Your behaviors determine your destiny.
Take a top-down look at yourself, as if you are a scientist studying an animal in captivity, and you’ll realize that daily-life is simply just a set of your unique routinized behaviors.
These behaviors serve a million purposes. They can be useful or they can be destructive. They’re rational or irrational. They’re oftentimes unstoppable.
Every person behaves in a certain way. In communication behaviors, one expresses energy and is direct with his tone of voice while another person may be stifled and unsure of himself.
One person reacts to a smile by opening himself up and engaging, while another person will try to run away. And so on, in a million nuances, we act and react.
Ultimately, behaviors will bear results, and will form our destiny. Destiny, being what is happening to us and what other people think of us.
In the personal growth space, we can look at ourselves as behavior-developers. We know that the fruition of our lofty goals is only achieved by deep roots called good behavior.
And so we feel the need to have our set of routinized behaviors developed. They’re not good enough to get us the results we deserve.
How do we develop behavior, though?
Along the difficult journey of doing this, we may doubt that it’s even possible. Indeed, a lot of us have a long way to go. You’ll quickly learn that repeated behaviors are very difficult to stop doing.
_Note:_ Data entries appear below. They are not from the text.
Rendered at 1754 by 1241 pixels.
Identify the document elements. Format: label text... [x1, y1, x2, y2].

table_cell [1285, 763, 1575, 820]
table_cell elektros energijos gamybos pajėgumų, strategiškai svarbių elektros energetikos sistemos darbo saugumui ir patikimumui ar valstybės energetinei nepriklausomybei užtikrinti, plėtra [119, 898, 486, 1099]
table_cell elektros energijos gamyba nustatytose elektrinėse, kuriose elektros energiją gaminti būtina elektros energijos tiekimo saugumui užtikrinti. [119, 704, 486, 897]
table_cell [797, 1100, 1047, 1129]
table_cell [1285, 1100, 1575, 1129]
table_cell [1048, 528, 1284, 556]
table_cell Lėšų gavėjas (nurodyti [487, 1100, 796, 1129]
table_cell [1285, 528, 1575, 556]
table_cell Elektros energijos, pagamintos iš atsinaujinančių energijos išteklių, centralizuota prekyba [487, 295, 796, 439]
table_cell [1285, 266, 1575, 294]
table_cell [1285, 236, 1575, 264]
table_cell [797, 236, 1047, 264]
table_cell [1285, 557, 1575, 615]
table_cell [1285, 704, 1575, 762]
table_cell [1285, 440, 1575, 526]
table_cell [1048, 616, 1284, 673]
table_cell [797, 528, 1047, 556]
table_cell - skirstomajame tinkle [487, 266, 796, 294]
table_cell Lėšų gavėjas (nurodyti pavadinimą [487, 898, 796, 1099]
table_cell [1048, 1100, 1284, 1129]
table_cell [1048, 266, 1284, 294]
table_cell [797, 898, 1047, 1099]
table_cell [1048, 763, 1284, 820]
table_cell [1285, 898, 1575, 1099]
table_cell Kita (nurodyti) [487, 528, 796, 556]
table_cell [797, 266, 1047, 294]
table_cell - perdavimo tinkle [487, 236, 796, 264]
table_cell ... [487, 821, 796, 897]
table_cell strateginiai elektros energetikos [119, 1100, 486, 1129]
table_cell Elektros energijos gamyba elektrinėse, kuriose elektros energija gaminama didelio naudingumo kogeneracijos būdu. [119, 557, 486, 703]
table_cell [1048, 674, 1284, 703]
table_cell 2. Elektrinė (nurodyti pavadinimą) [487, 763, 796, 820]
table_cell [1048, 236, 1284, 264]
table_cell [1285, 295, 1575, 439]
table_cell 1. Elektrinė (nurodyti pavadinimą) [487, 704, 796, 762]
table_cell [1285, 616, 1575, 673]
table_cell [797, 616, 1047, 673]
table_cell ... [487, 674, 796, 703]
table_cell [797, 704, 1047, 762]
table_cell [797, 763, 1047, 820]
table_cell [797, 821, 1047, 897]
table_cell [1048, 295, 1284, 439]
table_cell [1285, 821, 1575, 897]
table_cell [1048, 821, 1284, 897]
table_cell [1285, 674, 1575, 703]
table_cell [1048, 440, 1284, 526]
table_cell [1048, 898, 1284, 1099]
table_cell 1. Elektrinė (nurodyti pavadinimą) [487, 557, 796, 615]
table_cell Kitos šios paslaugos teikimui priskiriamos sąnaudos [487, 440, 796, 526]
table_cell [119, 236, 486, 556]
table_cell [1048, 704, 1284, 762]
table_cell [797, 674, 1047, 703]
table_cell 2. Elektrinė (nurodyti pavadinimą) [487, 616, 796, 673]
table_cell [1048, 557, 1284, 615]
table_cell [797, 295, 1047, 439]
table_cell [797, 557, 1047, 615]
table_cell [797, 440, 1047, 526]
Your brain wants to do what is comfortable and safe, not what is optimal to your personal growth.
Think of your daily habits are well worn-in pathways – ruts that you can easily slide into and follow.
It is always going to be a battle to get out of these ruts and progress will be hard to come by.
Knowing this, it’ll help us to explore why destructive, unproductive behaviors even exist.
To change behavior, we have to understand why we always seem to want to do what we’ve always wanted to do, and overcome those impulses.
You’re Hurt
Life is full of experiences of injustice, pain and suffering, malevolence, and just bad luck.
Accept it or not, you’re in this modulated duality experience of really good times and really shit times. Nobody escapes experiences in these dualities – nobody gets out unscathed.
Inevitably, you’ll be hurting. You might even get traumatized. All this pain will make you cope. Some people get tough as shit, while some people become apathetic and whiney. You might be somewhere in between that.
Some people are in a constant “flinch” mode. They irrationally avert contact with so many things. They can’t make eye contact with apparently kind people. They feel nervous even though they are among allies.
Whatever behaviors come out of getting hurt are usually set in place as a precationary measure. If something very crappy happened in the past then it will likely happen again. It’s true. It makes sense.
Nature doesn’t play games, and it will rather be safe than sorry. It will go through your gambit of routinized behavior and choose the one that it had to choose before. It does this by making any outside behavior very uncomfortable, even painful, to do.
Indeed, aversion is very useful when you’re around hostile environments. It may actually be the key to survival during a phase of your life. But now having experienced hostility, even the slightest hint of it will make your body default into aversion.
Your rationalizations will help root this behavior. Stories will be created.
You’ll have a story about why you drink 3 cans of pop every day. You’ll have a story about how you don’t have time to exercise every day. To rationalize laziness, you’ll create stories about how other people are not worth it even though you secretly want their adoration.
Even if it’s not rational, which it often isn’t, you will twist a story so that it fits the narrative of what you have always done before. Some people call this destiny.
Not you, you are deciding to work on it.
Then, one day, maybe you can live like you have some sort of “control” over your behaviors. Maybe behaviors are only destined to happen if you let them.
Aside from being spiritually empowering, this perspective is far more useful than the alternative.
Stop Rationalizing
Rationalizations are the stories you tell yourself as you do your daily routinized behaviors.
Every behavior has a story. It could be as simple as, “I felt hungry so got up and went to the fridge to get an apple.”
They get more complex and emotionally charged when it comes to behaviors that have to do with business, love, and war.
The main emotional drivers of every story are power, sex, and violence.
Indeed, when we have commitment issues, hidden resentments, and shame we might behave in very irrational ways. Additionally, we’ll create amazingly, crazy as shit, elaborate stories so they can continue.
Resentful and frustrated, some may blame the whole socioeconomic system so that they can continue to live out their petty behaviors.
They will neglect difficult tasks and be righteous instead. In reality, they should be ashamed and seeking retribution.
One can’t be righteous and feel the need to take part in the painfully useful behavior of strict pull-ups. The behaviors that produce fruitful results can only come from a hero’s story. The emotional context of the story is of humbleness and servitude.
Righteousness doesn’t motivate discipline. It only creates pride and greed. In order to truly improve your life, you will have to grit your teeth and face the painful reality of your ineptitude.
This means, no more rationalizations.
You misbehave because you’re hurt and you’re weak. But it’s okay, because you’re doing everything you can to fix this.